Dataset entries:
================
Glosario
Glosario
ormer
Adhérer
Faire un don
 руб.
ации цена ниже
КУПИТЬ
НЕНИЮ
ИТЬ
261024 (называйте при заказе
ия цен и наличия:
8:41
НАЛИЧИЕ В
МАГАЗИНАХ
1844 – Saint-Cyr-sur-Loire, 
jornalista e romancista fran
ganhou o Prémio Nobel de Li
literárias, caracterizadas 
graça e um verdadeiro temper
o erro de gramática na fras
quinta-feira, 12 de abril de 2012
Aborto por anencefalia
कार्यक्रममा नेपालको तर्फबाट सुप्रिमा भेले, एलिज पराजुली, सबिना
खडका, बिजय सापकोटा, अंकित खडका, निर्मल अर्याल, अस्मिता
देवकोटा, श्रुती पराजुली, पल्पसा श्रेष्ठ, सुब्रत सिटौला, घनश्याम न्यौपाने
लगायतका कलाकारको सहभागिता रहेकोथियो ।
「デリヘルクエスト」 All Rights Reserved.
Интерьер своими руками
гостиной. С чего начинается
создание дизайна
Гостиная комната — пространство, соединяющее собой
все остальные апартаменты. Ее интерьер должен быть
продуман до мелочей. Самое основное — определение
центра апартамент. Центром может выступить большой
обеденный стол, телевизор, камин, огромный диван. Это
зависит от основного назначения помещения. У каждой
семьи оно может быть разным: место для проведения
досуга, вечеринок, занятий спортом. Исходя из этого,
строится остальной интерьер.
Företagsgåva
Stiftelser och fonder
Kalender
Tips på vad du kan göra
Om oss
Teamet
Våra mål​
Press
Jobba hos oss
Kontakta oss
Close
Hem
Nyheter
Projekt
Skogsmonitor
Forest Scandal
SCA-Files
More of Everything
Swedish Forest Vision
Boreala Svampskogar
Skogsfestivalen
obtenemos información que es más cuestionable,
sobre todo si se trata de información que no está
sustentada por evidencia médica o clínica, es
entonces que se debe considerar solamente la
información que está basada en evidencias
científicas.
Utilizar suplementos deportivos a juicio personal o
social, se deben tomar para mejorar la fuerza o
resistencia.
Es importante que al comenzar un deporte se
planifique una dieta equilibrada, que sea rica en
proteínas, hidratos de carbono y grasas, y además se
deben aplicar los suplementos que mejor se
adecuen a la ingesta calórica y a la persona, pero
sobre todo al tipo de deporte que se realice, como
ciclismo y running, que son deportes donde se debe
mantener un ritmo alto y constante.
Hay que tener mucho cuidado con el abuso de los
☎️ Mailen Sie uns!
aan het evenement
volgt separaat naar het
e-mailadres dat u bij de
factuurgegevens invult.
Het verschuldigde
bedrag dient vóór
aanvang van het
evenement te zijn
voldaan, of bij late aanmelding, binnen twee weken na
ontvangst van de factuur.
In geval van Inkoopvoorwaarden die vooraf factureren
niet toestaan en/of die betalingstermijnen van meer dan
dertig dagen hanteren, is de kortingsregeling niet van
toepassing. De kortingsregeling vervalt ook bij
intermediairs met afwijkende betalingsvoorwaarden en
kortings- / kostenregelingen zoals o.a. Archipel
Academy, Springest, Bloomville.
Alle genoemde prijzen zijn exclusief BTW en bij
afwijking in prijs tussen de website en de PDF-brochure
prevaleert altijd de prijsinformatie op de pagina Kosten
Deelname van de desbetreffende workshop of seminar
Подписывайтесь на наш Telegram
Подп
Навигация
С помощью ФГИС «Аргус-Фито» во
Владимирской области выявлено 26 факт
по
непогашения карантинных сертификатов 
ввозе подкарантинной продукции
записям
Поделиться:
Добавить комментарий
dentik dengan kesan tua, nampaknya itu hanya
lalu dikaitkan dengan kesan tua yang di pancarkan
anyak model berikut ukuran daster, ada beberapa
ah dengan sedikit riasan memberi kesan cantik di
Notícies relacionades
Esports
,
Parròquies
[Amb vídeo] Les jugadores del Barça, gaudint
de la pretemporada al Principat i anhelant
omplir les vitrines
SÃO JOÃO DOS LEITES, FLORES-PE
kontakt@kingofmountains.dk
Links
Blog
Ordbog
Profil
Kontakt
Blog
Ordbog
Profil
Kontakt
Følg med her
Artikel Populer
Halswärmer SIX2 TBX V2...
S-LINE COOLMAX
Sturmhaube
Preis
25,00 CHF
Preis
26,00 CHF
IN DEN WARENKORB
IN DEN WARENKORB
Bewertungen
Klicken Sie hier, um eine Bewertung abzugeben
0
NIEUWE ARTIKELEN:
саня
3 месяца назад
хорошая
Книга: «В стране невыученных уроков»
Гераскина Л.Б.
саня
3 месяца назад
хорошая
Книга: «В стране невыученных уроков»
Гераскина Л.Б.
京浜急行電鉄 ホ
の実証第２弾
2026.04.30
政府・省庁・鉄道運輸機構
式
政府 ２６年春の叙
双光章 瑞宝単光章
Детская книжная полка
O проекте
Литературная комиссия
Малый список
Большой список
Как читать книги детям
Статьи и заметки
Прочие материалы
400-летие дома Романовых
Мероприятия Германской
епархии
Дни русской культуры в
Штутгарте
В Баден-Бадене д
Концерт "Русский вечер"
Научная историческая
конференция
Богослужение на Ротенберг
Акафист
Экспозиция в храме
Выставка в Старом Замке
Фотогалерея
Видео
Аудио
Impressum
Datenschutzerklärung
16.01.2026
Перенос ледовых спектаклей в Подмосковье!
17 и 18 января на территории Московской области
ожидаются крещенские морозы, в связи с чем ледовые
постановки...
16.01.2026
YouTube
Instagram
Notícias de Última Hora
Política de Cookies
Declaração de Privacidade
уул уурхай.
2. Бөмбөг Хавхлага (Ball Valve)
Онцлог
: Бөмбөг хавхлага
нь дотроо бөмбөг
================
- Directive:
A complete, exact copy of the entries is required.

- Solution for this exercise:
Glosario
Glosario
ormer
Adhérer
Faire un don
 руб.
ации цена ниже
КУПИТЬ
НЕНИЮ
ИТЬ
261024 (называйте при заказе
ия цен и наличия:
8:41
НАЛИЧИЕ В
МАГАЗИНАХ
1844 – Saint-Cyr-sur-Loire, 
jornalista e romancista fran
ganhou o Prémio Nobel de Li
literárias, caracterizadas 
graça e um verdadeiro temper
o erro de gramática na fras
quinta-feira, 12 de abril de 2012
Aborto por anencefalia
कार्यक्रममा नेपालको तर्फबाट सुप्रिमा भेले, एलिज पराजुली, सबिना
खडका, बिजय सापकोटा, अंकित खडका, निर्मल अर्याल, अस्मिता
देवकोटा, श्रुती पराजुली, पल्पसा श्रेष्ठ, सुब्रत सिटौला, घनश्याम न्यौपाने
लगायतका कलाकारको सहभागिता रहेकोथियो ।
「デリヘルクエスト」 All Rights Reserved.
Интерьер своими руками
гостиной. С чего начинается
создание дизайна
Гостиная комната — пространство, соединяющее собой
все остальные апартаменты. Ее интерьер должен быть
продуман до мелочей. Самое основное — определение
центра апартамент. Центром может выступить большой
обеденный стол, телевизор, камин, огромный диван. Это
зависит от основного назначения помещения. У каждой
семьи оно может быть разным: место для проведения
досуга, вечеринок, занятий спортом. Исходя из этого,
строится остальной интерьер.
Företagsgåva
Stiftelser och fonder
Kalender
Tips på vad du kan göra
Om oss
Teamet
Våra mål​
Press
Jobba hos oss
Kontakta oss
Close
Hem
Nyheter
Projekt
Skogsmonitor
Forest Scandal
SCA-Files
More of Everything
Swedish Forest Vision
Boreala Svampskogar
Skogsfestivalen
obtenemos información que es más cuestionable,
sobre todo si se trata de información que no está
sustentada por evidencia médica o clínica, es
entonces que se debe considerar solamente la
información que está basada en evidencias
científicas.
Utilizar suplementos deportivos a juicio personal o
social, se deben tomar para mejorar la fuerza o
resistencia.
Es importante que al comenzar un deporte se
planifique una dieta equilibrada, que sea rica en
proteínas, hidratos de carbono y grasas, y además se
deben aplicar los suplementos que mejor se
adecuen a la ingesta calórica y a la persona, pero
sobre todo al tipo de deporte que se realice, como
ciclismo y running, que son deportes donde se debe
mantener un ritmo alto y constante.
Hay que tener mucho cuidado con el abuso de los
☎️ Mailen Sie uns!
aan het evenement
volgt separaat naar het
e-mailadres dat u bij de
factuurgegevens invult.
Het verschuldigde
bedrag dient vóór
aanvang van het
evenement te zijn
voldaan, of bij late aanmelding, binnen twee weken na
ontvangst van de factuur.
In geval van Inkoopvoorwaarden die vooraf factureren
niet toestaan en/of die betalingstermijnen van meer dan
dertig dagen hanteren, is de kortingsregeling niet van
toepassing. De kortingsregeling vervalt ook bij
intermediairs met afwijkende betalingsvoorwaarden en
kortings- / kostenregelingen zoals o.a. Archipel
Academy, Springest, Bloomville.
Alle genoemde prijzen zijn exclusief BTW en bij
afwijking in prijs tussen de website en de PDF-brochure
prevaleert altijd de prijsinformatie op de pagina Kosten
Deelname van de desbetreffende workshop of seminar
Подписывайтесь на наш Telegram
Подп
Навигация
С помощью ФГИС «Аргус-Фито» во
Владимирской области выявлено 26 факт
по
непогашения карантинных сертификатов 
ввозе подкарантинной продукции
записям
Поделиться:
Добавить комментарий
dentik dengan kesan tua, nampaknya itu hanya
lalu dikaitkan dengan kesan tua yang di pancarkan
anyak model berikut ukuran daster, ada beberapa
ah dengan sedikit riasan memberi kesan cantik di
Notícies relacionades
Esports
,
Parròquies
[Amb vídeo] Les jugadores del Barça, gaudint
de la pretemporada al Principat i anhelant
omplir les vitrines
SÃO JOÃO DOS LEITES, FLORES-PE
kontakt@kingofmountains.dk
Links
Blog
Ordbog
Profil
Kontakt
Blog
Ordbog
Profil
Kontakt
Følg med her
Artikel Populer
Halswärmer SIX2 TBX V2...
S-LINE COOLMAX
Sturmhaube
Preis
25,00 CHF
Preis
26,00 CHF
IN DEN WARENKORB
IN DEN WARENKORB
Bewertungen
Klicken Sie hier, um eine Bewertung abzugeben
0
NIEUWE ARTIKELEN:
саня
3 месяца назад
хорошая
Книга: «В стране невыученных уроков»
Гераскина Л.Б.
саня
3 месяца назад
хорошая
Книга: «В стране невыученных уроков»
Гераскина Л.Б.
京浜急行電鉄 ホ
の実証第２弾
2026.04.30
政府・省庁・鉄道運輸機構
式
政府 ２６年春の叙
双光章 瑞宝単光章
Детская книжная полка
O проекте
Литературная комиссия
Малый список
Большой список
Как читать книги детям
Статьи и заметки
Прочие материалы
400-летие дома Романовых
Мероприятия Германской
епархии
Дни русской культуры в
Штутгарте
В Баден-Бадене д
Концерт "Русский вечер"
Научная историческая
конференция
Богослужение на Ротенберг
Акафист
Экспозиция в храме
Выставка в Старом Замке
Фотогалерея
Видео
Аудио
Impressum
Datenschutzerklärung
16.01.2026
Перенос ледовых спектаклей в Подмосковье!
17 и 18 января на территории Московской области
ожидаются крещенские морозы, в связи с чем ледовые
постановки...
16.01.2026
YouTube
Instagram
Notícias de Última Hora
Política de Cookies
Declaração de Privacidade
уул уурхай.
2. Бөмбөг Хавхлага (Ball Valve)
Онцлог
: Бөмбөг хавхлага
нь дотроо бөмбөг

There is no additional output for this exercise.